Does the Diamond pattern (EIP-2535) solve this?
It changes the failure mode but doesn't eliminate it. Diamond Storage uses struct-based namespaced storage at deterministic slots (keccak hashes of unique strings), which avoids the inheritance-linearization problem entirely. But within each diamond storage struct, you still can't reorder or remove fields — only append.
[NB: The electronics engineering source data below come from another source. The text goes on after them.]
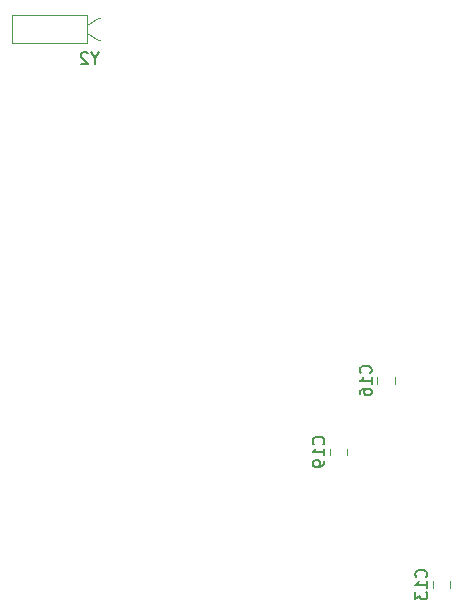
<source format=gbr>
%TF.GenerationSoftware,KiCad,Pcbnew,(5.1.12)-1*%
%TF.CreationDate,2022-08-10T11:31:23+05:30*%
%TF.ProjectId,AGV_SENSOR_PCB_2,4147565f-5345-44e5-934f-525f5043425f,rev?*%
%TF.SameCoordinates,Original*%
%TF.FileFunction,Legend,Bot*%
%TF.FilePolarity,Positive*%
%FSLAX46Y46*%
G04 Gerber Fmt 4.6, Leading zero omitted, Abs format (unit mm)*
G04 Created by KiCad (PCBNEW (5.1.12)-1) date 2022-08-10 11:31:23*
%MOMM*%
%LPD*%
G01*
G04 APERTURE LIST*
%ADD10C,0.120000*%
%ADD11C,0.150000*%
G04 APERTURE END LIST*
D10*
%TO.C,C13*%
X183361000Y-118163748D02*
X183361000Y-118686252D01*
X181891000Y-118163748D02*
X181891000Y-118686252D01*
%TO.C,C16*%
X177192000Y-100894248D02*
X177192000Y-101416752D01*
X178662000Y-100894248D02*
X178662000Y-101416752D01*
%TO.C,C19*%
X174661500Y-106926748D02*
X174661500Y-107449252D01*
X173191500Y-106926748D02*
X173191500Y-107449252D01*
%TO.C,Y2*%
X153532000Y-70426500D02*
X153732000Y-70426500D01*
X152632000Y-71026500D02*
X153532000Y-70426500D01*
X153532000Y-72326500D02*
X153732000Y-72326500D01*
X152632000Y-71726500D02*
X153532000Y-72326500D01*
X152632000Y-70176500D02*
X152632000Y-72576500D01*
X146232000Y-70176500D02*
X152632000Y-70176500D01*
X146232000Y-72576500D02*
X146232000Y-70176500D01*
X152632000Y-72576500D02*
X146232000Y-72576500D01*
%TO.C,C13*%
D11*
X181303142Y-117782142D02*
X181350761Y-117734523D01*
X181398380Y-117591666D01*
X181398380Y-117496428D01*
X181350761Y-117353571D01*
X181255523Y-117258333D01*
X181160285Y-117210714D01*
X180969809Y-117163095D01*
X180826952Y-117163095D01*
X180636476Y-117210714D01*
X180541238Y-117258333D01*
X180446000Y-117353571D01*
X180398380Y-117496428D01*
X180398380Y-117591666D01*
X180446000Y-117734523D01*
X180493619Y-117782142D01*
X181398380Y-118734523D02*
X181398380Y-118163095D01*
X181398380Y-118448809D02*
X180398380Y-118448809D01*
X180541238Y-118353571D01*
X180636476Y-118258333D01*
X180684095Y-118163095D01*
X180398380Y-119067857D02*
X180398380Y-119686904D01*
X180779333Y-119353571D01*
X180779333Y-119496428D01*
X180826952Y-119591666D01*
X180874571Y-119639285D01*
X180969809Y-119686904D01*
X181207904Y-119686904D01*
X181303142Y-119639285D01*
X181350761Y-119591666D01*
X181398380Y-119496428D01*
X181398380Y-119210714D01*
X181350761Y-119115476D01*
X181303142Y-119067857D01*
%TO.C,C16*%
X176604142Y-100512642D02*
X176651761Y-100465023D01*
X176699380Y-100322166D01*
X176699380Y-100226928D01*
X176651761Y-100084071D01*
X176556523Y-99988833D01*
X176461285Y-99941214D01*
X176270809Y-99893595D01*
X176127952Y-99893595D01*
X175937476Y-99941214D01*
X175842238Y-99988833D01*
X175747000Y-100084071D01*
X175699380Y-100226928D01*
X175699380Y-100322166D01*
X175747000Y-100465023D01*
X175794619Y-100512642D01*
X176699380Y-101465023D02*
X176699380Y-100893595D01*
X176699380Y-101179309D02*
X175699380Y-101179309D01*
X175842238Y-101084071D01*
X175937476Y-100988833D01*
X175985095Y-100893595D01*
X175699380Y-102322166D02*
X175699380Y-102131690D01*
X175747000Y-102036452D01*
X175794619Y-101988833D01*
X175937476Y-101893595D01*
X176127952Y-101845976D01*
X176508904Y-101845976D01*
X176604142Y-101893595D01*
X176651761Y-101941214D01*
X176699380Y-102036452D01*
X176699380Y-102226928D01*
X176651761Y-102322166D01*
X176604142Y-102369785D01*
X176508904Y-102417404D01*
X176270809Y-102417404D01*
X176175571Y-102369785D01*
X176127952Y-102322166D01*
X176080333Y-102226928D01*
X176080333Y-102036452D01*
X176127952Y-101941214D01*
X176175571Y-101893595D01*
X176270809Y-101845976D01*
%TO.C,C19*%
X172603642Y-106545142D02*
X172651261Y-106497523D01*
X172698880Y-106354666D01*
X172698880Y-106259428D01*
X172651261Y-106116571D01*
X172556023Y-106021333D01*
X172460785Y-105973714D01*
X172270309Y-105926095D01*
X172127452Y-105926095D01*
X171936976Y-105973714D01*
X171841738Y-106021333D01*
X171746500Y-106116571D01*
X171698880Y-106259428D01*
X171698880Y-106354666D01*
X171746500Y-106497523D01*
X171794119Y-106545142D01*
X172698880Y-107497523D02*
X172698880Y-106926095D01*
X172698880Y-107211809D02*
X171698880Y-107211809D01*
X171841738Y-107116571D01*
X171936976Y-107021333D01*
X171984595Y-106926095D01*
X172698880Y-107973714D02*
X172698880Y-108164190D01*
X172651261Y-108259428D01*
X172603642Y-108307047D01*
X172460785Y-108402285D01*
X172270309Y-108449904D01*
X171889357Y-108449904D01*
X171794119Y-108402285D01*
X171746500Y-108354666D01*
X171698880Y-108259428D01*
X171698880Y-108068952D01*
X171746500Y-107973714D01*
X171794119Y-107926095D01*
X171889357Y-107878476D01*
X172127452Y-107878476D01*
X172222690Y-107926095D01*
X172270309Y-107973714D01*
X172317928Y-108068952D01*
X172317928Y-108259428D01*
X172270309Y-108354666D01*
X172222690Y-108402285D01*
X172127452Y-108449904D01*
%TO.C,Y2*%
X153283190Y-73872690D02*
X153283190Y-74348880D01*
X153616523Y-73348880D02*
X153283190Y-73872690D01*
X152949857Y-73348880D01*
X152664142Y-73444119D02*
X152616523Y-73396500D01*
X152521285Y-73348880D01*
X152283190Y-73348880D01*
X152187952Y-73396500D01*
X152140333Y-73444119D01*
X152092714Y-73539357D01*
X152092714Y-73634595D01*
X152140333Y-73777452D01*
X152711761Y-74348880D01*
X152092714Y-74348880D01*
%TD*%
M02*

</source>
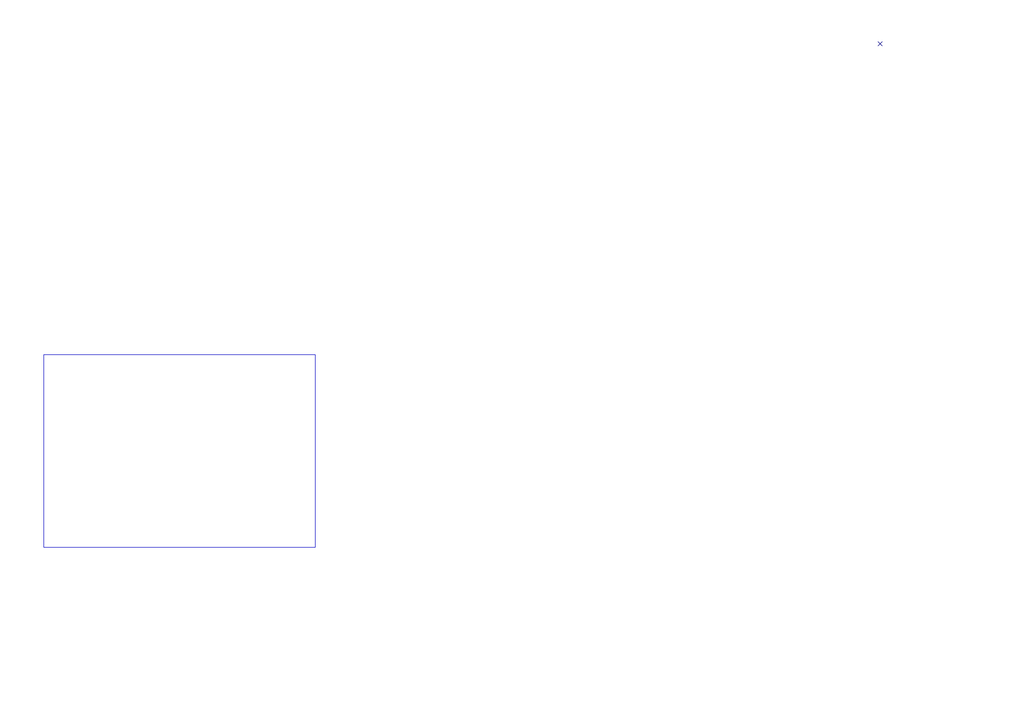
<source format=kicad_sch>
(kicad_sch
	(version 20231120)
	(generator "eeschema")
	(generator_version "8.0")
	(uuid "8d305730-6be8-4663-8934-ab3375809a6f")
	(paper "A4")
	(lib_symbols)
	(no_connect
		(at 255.27 12.7)
		(uuid "52d42d25-8e03-45b9-b2ab-cdace1e3d9c8")
	)
	(rectangle
		(start 12.7 102.87)
		(end 91.44 158.75)
		(stroke
			(width 0)
			(type default)
		)
		(fill
			(type none)
		)
		(uuid c39c9a8a-e620-4991-8a76-0ce0f7fd6cea)
	)
)

</source>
You also gain new footguns: two facets defining storage at the same namespace will collide silently. The discipline shifts from inheritance order to namespace hygiene, not to nothing.
What if I already shipped a bad upgrade?
If admin keys still work, deploy a recovery implementation that explicitly reads from the old slot positions using inline assembly (`sload`), reconstructs the correct state, and writes it back to the intended slots. Then upgrade to a properly-laid-out v3. If `owner` itself got clobbered, you may be locked out — at which point your only options are social recovery (if you have a multisig/timelock that still points correctly), a coordinated migration to a new proxy, or a chain-level fork (don't count on this). Prevention is dramatically cheaper.
Are immutable and constant variables affected?
No. `immutable` and `constant` variables are baked into the contract bytecode at deploy time, not stored in storage slots. You can add, remove, or reorder them freely across upgrades without breaking layout. This is actually a useful trick: values that don't truly need to change (protocol fee recipients during migrations, version numbers, config flags) can live as immutables in the implementation and be updated by deploying a new implementation, without consuming any proxy storage at all.